Gestures with Gorgeous (In)security

D & I used to plan to move to Eugene.

Like most of our plans, I mean this loosely– we used to dream, or I used to dream. We (I) based this dream off of hearing it would be the kind of place we would fit in–

& now I have evidence. P & I walked down the train tracks there on Sunday before the wedding we drove to Oregon to attend. We drank coffee & ate donuts & talked about how we felt about this city vs. Portland vs. Boise–

We talked for hours this weekend, stuck in a car together. I have never enjoyed a road trip as much–

Somewhere around Hood River, past lovers came up. Perhaps what we’ve learned, but more that both of us would have married past loves & that at the time, we would have meant it.

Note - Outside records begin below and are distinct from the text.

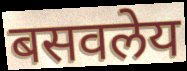
बसवलेयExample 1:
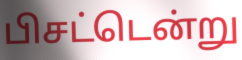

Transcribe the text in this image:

பிசட்டென்று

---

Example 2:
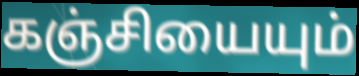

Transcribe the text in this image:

கஞ்சியையும்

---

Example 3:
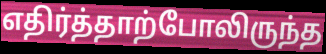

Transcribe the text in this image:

எதிர்த்தாற்போலிருந்த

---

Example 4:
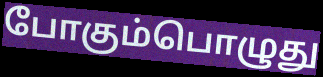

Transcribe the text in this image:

போகும்பொழுது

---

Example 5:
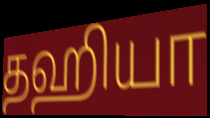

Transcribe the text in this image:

தஹியா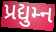
પ્રદ્યુમ્નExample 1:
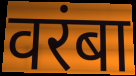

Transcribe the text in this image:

वरंबा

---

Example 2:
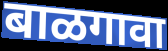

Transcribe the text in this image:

बाळगावा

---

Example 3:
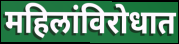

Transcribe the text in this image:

महिलांविरोधात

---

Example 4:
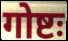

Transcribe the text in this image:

गोष्टः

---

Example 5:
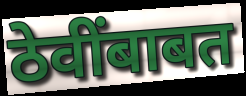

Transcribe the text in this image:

ठेवींबाबत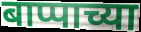
बाप्पाच्या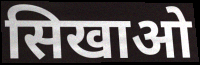
सिखाओ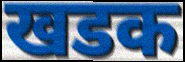
खडक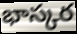
భాస్కర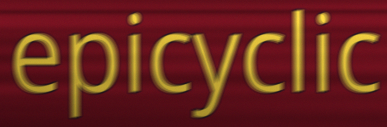
epicyclic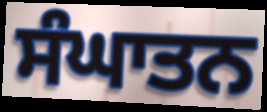
ਸੰਘਾਤਨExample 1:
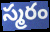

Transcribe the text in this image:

స్మరం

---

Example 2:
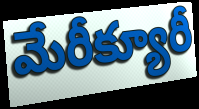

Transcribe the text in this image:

మేరీక్యూరీ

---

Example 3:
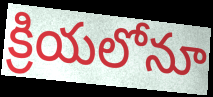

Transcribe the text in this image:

క్రియలోనూ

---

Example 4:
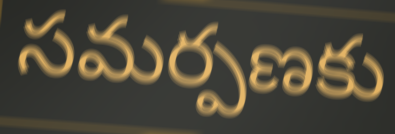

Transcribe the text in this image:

సమర్పణకు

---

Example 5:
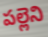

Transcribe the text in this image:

పల్లెని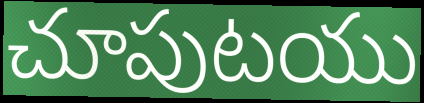
చూపుటయు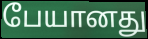
பேயானதுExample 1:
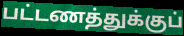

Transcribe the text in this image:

பட்டணத்துக்குப்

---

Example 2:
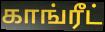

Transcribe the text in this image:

காங்ரீட்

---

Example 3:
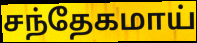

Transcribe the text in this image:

சந்தேகமாய்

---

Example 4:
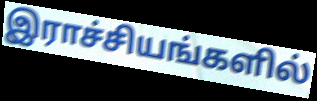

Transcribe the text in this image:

இராச்சியங்களில்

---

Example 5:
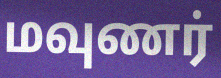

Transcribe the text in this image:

மவுணர்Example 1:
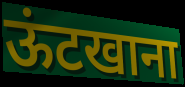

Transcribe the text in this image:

ऊंटखाना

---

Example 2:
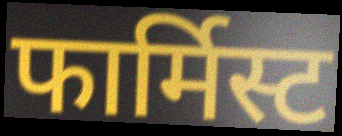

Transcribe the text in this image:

फार्मिस्ट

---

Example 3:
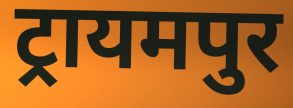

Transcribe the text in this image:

ट्रायमपुर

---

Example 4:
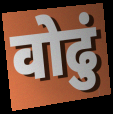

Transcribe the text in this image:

वोढुं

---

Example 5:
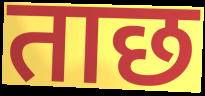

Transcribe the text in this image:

ताछ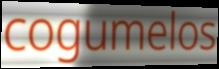
cogumelosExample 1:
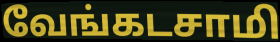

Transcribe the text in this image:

வேங்கடசாமி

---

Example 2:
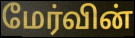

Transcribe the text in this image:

மேர்வின்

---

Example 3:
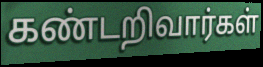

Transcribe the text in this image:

கண்டறிவார்கள்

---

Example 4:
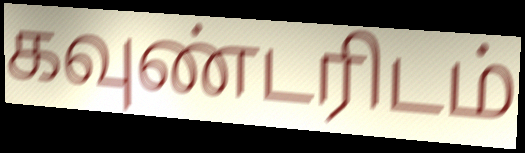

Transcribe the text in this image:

கவுண்டரிடம்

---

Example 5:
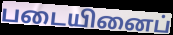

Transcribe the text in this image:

படையினைப்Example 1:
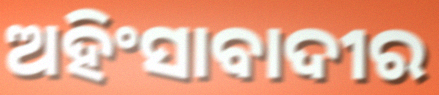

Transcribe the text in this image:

ଅହିଂସାବାଦୀର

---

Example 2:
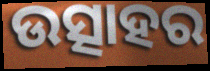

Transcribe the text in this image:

ଉତ୍ସାହର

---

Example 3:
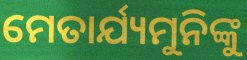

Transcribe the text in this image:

ମେତାର୍ଯ୍ୟମୁନିଙ୍କୁ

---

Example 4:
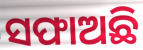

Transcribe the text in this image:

Of course we’re glad it didn’t turn out that way, but in this narrative, walking across Eugene with P felt like a potent symbol–

I don’t think I’d want to live in Eugene anymore. I think I live in a state of action, where I conceive of myself so differently than I did last year–

I’m not sure if my current-self is right, but that matter less. This past-self that I miss was idealistic, & political, & believed that certain things were right & could execute this righteousness even if it were merely a smokescreen over still wanting to feel secure, & loved, worth commitment–

*

Will my life still be shaped by my past ideals, even if I give them up?